- Born: Sekondi-Takoradi
- Occupation: Communication Specialist

= Esther Cobbah =

Ghanaian communication specialist

Esther Ambah Numaba Cobbah is a Ghanaian communication specialist. In 2022 she won the Woman of the Year award at the Ghana Outstanding Women Awards event. She is the founder of Strategic Communications Africa Limited (Stratcomm Africa) and the president of the International Public Relations Association (IPRA). She authored the book Dare to Be.

== Early life and education ==
Cobbah was born in Sekondi, in the Western Region of Ghana. She attended primary school in Komenda in the Central region of Ghana, after her parents settled there. She attended Wesley Girl's High School. Cobbah is a graduate of the University of Ghana, Legon, as well as Cornell University in New York.

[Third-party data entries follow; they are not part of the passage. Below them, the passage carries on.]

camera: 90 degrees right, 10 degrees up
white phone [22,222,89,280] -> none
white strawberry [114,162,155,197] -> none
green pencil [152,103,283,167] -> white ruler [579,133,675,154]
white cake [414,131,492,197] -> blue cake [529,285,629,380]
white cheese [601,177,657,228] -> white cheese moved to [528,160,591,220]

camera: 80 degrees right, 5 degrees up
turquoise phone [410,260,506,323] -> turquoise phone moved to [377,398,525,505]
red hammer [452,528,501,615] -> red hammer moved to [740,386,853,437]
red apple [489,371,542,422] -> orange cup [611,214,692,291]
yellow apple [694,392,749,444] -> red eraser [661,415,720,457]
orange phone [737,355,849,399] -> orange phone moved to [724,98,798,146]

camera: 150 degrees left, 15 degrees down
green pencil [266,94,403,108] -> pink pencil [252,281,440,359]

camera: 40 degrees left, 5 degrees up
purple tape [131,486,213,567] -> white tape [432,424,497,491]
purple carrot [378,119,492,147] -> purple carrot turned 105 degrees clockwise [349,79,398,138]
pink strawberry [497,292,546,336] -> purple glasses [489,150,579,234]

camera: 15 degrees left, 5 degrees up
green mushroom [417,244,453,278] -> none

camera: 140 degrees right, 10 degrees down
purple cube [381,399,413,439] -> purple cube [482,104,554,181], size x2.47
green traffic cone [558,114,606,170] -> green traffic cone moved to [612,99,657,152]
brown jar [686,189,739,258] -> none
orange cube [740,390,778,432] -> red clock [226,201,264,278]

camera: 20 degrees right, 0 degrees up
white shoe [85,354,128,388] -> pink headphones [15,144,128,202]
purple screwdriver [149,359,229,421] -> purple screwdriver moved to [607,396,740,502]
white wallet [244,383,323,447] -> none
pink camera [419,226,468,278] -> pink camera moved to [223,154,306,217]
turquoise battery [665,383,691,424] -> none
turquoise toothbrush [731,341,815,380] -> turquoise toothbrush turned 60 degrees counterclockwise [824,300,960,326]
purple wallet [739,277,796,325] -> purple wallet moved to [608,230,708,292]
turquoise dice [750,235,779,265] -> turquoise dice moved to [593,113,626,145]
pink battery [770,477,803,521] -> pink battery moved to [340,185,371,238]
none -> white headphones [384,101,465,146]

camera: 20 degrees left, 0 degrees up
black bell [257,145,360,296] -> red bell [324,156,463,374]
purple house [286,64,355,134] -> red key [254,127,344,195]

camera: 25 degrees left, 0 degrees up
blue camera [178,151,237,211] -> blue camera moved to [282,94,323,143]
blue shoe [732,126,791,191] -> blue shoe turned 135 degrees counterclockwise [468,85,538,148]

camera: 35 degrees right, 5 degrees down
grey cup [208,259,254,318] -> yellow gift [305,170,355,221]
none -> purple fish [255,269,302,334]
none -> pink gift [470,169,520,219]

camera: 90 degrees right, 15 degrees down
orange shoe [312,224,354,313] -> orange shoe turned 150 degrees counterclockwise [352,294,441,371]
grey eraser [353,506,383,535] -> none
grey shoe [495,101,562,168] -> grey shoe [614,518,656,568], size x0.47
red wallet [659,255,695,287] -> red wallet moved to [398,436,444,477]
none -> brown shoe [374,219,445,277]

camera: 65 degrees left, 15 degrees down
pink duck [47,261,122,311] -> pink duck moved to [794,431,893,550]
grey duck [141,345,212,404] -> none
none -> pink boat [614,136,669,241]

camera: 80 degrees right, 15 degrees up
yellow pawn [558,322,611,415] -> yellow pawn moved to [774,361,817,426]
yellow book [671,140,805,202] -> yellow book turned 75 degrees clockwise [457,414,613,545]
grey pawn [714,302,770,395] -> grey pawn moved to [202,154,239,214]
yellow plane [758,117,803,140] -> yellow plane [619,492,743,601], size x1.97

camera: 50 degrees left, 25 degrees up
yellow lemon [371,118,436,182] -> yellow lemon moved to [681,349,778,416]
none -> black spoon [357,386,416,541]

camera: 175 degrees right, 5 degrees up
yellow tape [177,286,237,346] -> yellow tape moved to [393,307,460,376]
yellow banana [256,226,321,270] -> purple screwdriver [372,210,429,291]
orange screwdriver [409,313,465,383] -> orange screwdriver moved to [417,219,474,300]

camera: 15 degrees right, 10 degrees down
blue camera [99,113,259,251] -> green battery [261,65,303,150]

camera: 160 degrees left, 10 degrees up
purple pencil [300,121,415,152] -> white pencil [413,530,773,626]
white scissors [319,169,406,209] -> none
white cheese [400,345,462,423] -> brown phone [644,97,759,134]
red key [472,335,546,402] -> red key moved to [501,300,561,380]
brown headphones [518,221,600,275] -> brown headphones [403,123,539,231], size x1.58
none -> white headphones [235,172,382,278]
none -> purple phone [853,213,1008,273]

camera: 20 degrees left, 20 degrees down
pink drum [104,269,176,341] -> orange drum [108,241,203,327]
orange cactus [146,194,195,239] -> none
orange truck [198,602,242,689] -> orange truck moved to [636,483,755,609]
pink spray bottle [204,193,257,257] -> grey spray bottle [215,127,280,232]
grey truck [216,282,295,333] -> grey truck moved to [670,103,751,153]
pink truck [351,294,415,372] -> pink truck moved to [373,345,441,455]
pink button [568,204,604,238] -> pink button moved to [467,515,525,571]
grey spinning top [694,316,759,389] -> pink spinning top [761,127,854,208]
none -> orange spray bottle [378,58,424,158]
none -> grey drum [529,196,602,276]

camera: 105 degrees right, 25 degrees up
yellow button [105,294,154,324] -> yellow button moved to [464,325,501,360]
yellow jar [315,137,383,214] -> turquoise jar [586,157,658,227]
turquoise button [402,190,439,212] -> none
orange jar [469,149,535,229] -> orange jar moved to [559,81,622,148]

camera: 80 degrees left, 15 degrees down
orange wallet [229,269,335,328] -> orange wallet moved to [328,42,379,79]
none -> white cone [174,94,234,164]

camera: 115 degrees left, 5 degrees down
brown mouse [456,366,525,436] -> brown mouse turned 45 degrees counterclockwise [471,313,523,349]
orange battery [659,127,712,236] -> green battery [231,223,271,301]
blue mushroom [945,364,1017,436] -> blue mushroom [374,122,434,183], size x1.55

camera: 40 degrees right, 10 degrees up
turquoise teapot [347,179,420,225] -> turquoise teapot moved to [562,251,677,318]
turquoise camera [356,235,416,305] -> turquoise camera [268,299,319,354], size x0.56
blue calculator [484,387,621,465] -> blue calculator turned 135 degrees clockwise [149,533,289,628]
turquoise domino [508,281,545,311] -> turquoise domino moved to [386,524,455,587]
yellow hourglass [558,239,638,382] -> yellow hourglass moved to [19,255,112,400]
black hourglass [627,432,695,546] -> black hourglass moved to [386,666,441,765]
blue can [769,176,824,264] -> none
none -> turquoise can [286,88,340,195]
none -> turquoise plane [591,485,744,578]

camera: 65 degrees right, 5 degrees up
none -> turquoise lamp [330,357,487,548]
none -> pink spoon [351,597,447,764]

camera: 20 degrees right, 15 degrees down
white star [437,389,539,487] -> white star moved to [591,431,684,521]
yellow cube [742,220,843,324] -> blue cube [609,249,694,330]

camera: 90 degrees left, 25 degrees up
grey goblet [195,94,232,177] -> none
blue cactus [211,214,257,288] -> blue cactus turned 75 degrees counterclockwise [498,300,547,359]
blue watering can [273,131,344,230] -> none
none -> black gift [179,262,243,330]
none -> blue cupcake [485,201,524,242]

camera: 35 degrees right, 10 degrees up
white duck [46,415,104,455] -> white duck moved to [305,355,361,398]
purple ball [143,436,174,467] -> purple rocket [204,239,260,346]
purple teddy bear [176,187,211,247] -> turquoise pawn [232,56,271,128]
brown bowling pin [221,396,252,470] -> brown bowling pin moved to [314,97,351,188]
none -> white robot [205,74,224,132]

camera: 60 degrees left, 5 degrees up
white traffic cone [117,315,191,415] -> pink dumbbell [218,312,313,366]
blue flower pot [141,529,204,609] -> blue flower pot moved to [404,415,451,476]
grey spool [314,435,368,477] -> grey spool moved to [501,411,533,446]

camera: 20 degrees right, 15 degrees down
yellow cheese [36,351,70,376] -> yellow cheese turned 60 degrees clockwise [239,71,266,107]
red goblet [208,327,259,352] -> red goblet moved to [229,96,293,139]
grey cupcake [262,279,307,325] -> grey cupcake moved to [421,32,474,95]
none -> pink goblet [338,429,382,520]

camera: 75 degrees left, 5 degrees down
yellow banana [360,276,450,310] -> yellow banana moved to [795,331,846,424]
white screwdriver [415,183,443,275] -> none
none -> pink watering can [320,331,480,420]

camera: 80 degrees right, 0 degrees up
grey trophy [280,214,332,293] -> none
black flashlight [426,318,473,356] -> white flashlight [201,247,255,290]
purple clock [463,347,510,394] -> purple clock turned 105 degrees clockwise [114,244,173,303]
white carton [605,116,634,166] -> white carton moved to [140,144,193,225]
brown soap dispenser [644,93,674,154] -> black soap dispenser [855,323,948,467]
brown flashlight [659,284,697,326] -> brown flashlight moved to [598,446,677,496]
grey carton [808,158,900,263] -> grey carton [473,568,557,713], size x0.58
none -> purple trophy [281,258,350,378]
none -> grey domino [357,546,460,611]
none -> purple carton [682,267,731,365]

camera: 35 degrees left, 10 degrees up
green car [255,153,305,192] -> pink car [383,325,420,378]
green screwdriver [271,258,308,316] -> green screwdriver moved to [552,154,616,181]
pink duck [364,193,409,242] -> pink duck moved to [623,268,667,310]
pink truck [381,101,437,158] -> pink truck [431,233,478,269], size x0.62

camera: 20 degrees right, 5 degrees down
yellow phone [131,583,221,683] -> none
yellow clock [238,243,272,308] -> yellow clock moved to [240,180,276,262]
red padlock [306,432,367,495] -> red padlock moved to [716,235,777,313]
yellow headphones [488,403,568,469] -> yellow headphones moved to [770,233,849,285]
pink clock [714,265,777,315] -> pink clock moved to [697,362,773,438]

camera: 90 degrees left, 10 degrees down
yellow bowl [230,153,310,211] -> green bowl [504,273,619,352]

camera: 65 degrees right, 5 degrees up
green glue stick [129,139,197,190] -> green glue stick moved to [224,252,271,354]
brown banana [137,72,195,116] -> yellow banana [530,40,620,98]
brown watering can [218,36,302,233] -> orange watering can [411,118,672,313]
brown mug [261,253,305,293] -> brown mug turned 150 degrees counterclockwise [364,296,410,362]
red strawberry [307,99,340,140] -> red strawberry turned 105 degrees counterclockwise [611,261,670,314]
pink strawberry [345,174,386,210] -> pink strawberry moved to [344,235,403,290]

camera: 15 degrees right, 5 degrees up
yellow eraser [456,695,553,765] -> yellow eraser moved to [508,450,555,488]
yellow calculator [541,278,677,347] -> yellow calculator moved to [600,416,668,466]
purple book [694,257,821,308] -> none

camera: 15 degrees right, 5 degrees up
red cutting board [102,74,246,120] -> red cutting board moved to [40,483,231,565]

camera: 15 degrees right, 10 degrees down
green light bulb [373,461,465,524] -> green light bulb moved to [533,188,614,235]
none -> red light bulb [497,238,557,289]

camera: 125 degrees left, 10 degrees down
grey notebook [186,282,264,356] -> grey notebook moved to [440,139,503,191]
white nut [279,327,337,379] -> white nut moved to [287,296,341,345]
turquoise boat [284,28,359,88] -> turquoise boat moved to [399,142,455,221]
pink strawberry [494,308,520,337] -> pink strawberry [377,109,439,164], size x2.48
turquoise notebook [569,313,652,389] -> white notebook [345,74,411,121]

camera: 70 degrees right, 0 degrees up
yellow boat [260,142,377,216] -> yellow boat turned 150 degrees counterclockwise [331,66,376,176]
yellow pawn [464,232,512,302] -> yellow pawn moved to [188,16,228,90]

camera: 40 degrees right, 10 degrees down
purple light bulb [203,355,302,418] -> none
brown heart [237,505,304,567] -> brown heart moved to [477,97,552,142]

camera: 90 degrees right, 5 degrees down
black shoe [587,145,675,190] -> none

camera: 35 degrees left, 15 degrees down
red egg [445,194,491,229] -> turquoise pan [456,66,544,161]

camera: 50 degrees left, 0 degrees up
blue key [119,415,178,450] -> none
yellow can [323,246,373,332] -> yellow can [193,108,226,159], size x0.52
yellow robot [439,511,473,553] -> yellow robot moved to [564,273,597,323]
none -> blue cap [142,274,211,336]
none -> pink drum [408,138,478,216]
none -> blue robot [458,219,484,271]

== Recognition and awards ==

- Best communication Entrepreneur of the Year (2011)
- Chartered Institute of Marketing Ghana (CIMG) Marketing Woman of the Year (2012)
- Outstanding Corporate Woman of the Year at the 2013 Ghana Women's Awards
- Institute of Public Relations Ghana, Public Relations Personality of the Year (2013)
- Public Relations Consultancy of the Year 2013 Award (Stratcomm Africa)
- Outstanding woman of the year at GOWA, 2022

== Personal life ==
She is married to lawyer Tsatsu Tsikata.